Saved entries:
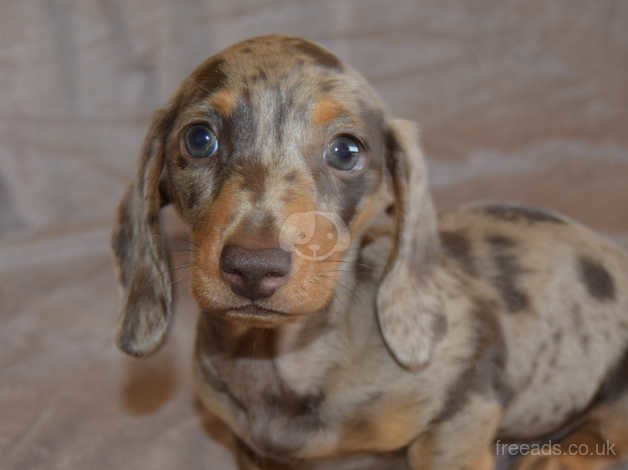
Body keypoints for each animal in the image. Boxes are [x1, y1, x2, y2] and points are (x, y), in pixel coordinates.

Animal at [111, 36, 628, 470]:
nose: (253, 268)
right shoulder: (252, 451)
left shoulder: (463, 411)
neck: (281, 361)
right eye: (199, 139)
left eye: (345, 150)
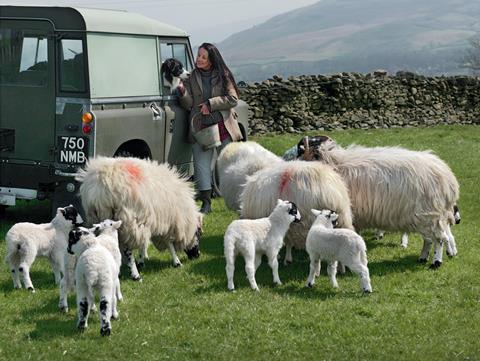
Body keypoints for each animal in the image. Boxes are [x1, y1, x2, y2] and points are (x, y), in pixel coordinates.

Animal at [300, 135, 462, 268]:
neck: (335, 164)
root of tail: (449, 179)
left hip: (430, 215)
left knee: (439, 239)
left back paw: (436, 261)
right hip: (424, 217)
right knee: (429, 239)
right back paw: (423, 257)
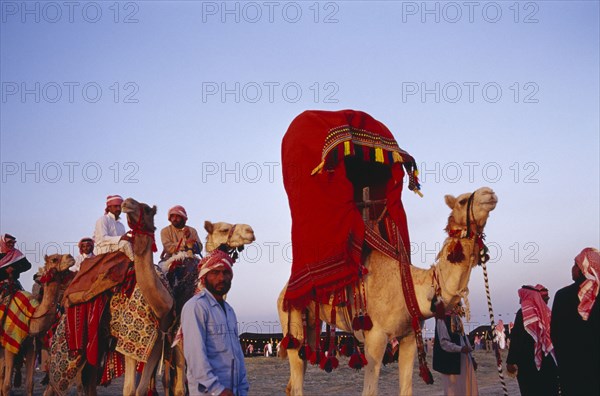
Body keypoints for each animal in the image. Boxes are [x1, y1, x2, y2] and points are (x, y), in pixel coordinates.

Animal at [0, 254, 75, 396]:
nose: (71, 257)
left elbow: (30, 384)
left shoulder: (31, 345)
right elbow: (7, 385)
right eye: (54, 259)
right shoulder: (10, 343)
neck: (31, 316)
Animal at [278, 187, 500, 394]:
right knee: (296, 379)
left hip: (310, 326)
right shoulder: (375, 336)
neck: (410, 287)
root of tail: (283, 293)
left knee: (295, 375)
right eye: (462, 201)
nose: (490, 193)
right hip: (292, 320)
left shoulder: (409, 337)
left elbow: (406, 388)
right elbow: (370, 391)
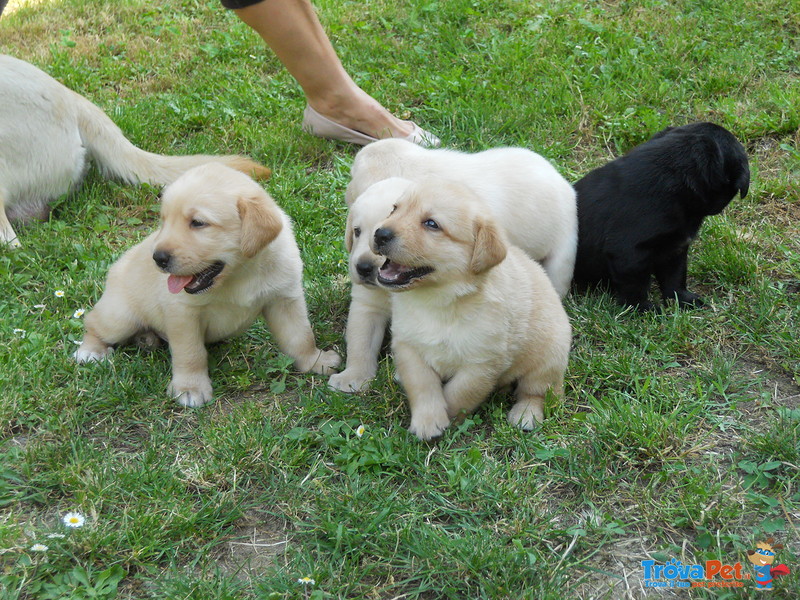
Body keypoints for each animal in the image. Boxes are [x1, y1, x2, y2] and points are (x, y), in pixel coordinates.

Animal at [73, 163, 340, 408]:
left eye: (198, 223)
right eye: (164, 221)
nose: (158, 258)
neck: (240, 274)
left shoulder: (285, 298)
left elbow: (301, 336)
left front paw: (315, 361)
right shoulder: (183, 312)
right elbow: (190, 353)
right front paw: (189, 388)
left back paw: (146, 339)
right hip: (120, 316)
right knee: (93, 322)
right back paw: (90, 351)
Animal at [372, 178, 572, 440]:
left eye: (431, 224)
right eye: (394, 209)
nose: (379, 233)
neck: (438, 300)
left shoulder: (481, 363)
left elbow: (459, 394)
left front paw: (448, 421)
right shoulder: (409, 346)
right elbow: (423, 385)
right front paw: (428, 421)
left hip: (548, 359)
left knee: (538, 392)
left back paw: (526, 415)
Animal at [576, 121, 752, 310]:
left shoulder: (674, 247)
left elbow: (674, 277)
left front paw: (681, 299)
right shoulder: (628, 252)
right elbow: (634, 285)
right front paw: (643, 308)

__YOUR INSTRUCTIONS__: Print every entry exactly; omit the pictures.

__EXERCISE RESPONSE__:
Body keypoints for each animal in the image. Boxes are [x1, y1, x2, y2] and points are (x, y), in pixel coordinates.

Animal at [111, 36, 628, 470]:
nose: (253, 268)
right shoulder: (252, 451)
left shoulder: (463, 411)
neck: (281, 361)
right eye: (199, 139)
left eye: (345, 150)
Body keypoints for each animal in the image. Boxes are [x1, y1, x2, y2] and points are (x, y), in pixel coordinates.

Animal at [300, 135, 462, 268]:
neck: (335, 164)
root of tail: (449, 179)
left hip: (430, 215)
left knee: (439, 239)
left back paw: (436, 261)
right hip: (424, 217)
right knee: (429, 239)
right back paw: (423, 257)
Body keypoints for each animal in the image. Boxes are [x1, y1, x2, y2] and points are (x, y), in pixel coordinates.

Animal at [0, 254, 75, 396]:
nose: (71, 257)
left elbow: (30, 384)
left shoulder: (31, 345)
right elbow: (7, 385)
right eye: (54, 259)
right shoulder: (10, 343)
neck: (31, 316)
Animal at [278, 187, 500, 394]:
right knee: (296, 379)
left hip: (310, 326)
right shoulder: (375, 336)
neck: (410, 287)
root of tail: (283, 293)
left knee: (295, 375)
right eye: (462, 201)
nose: (490, 193)
right hip: (292, 320)
left shoulder: (409, 337)
left elbow: (406, 388)
right elbow: (370, 391)
Body keypoints for each animal in the image. Boxes are [x1, y1, x2, y2] and points are (x, y), in pixel coordinates.

Animal at [73, 163, 340, 408]:
left eye: (198, 223)
right eye: (164, 221)
nose: (158, 258)
neck: (240, 274)
left shoulder: (285, 298)
left elbow: (301, 336)
left front paw: (315, 361)
right shoulder: (183, 312)
right elbow: (190, 353)
right front paw: (189, 388)
left back paw: (146, 339)
right hip: (120, 316)
right knee: (93, 322)
right back paw: (90, 351)
Animal at [372, 178, 572, 440]:
left eye: (431, 224)
right eye: (394, 209)
nose: (379, 233)
neck: (438, 300)
left shoulder: (481, 363)
left elbow: (459, 394)
left front paw: (448, 421)
right shoulder: (409, 346)
right elbow: (423, 385)
right front paw: (428, 421)
left hip: (548, 359)
left knee: (538, 392)
left back paw: (526, 415)
Animal at [576, 121, 752, 310]:
left shoulder: (674, 247)
left elbow: (674, 277)
left front paw: (681, 299)
right shoulder: (628, 252)
right elbow: (634, 285)
right front paw: (643, 308)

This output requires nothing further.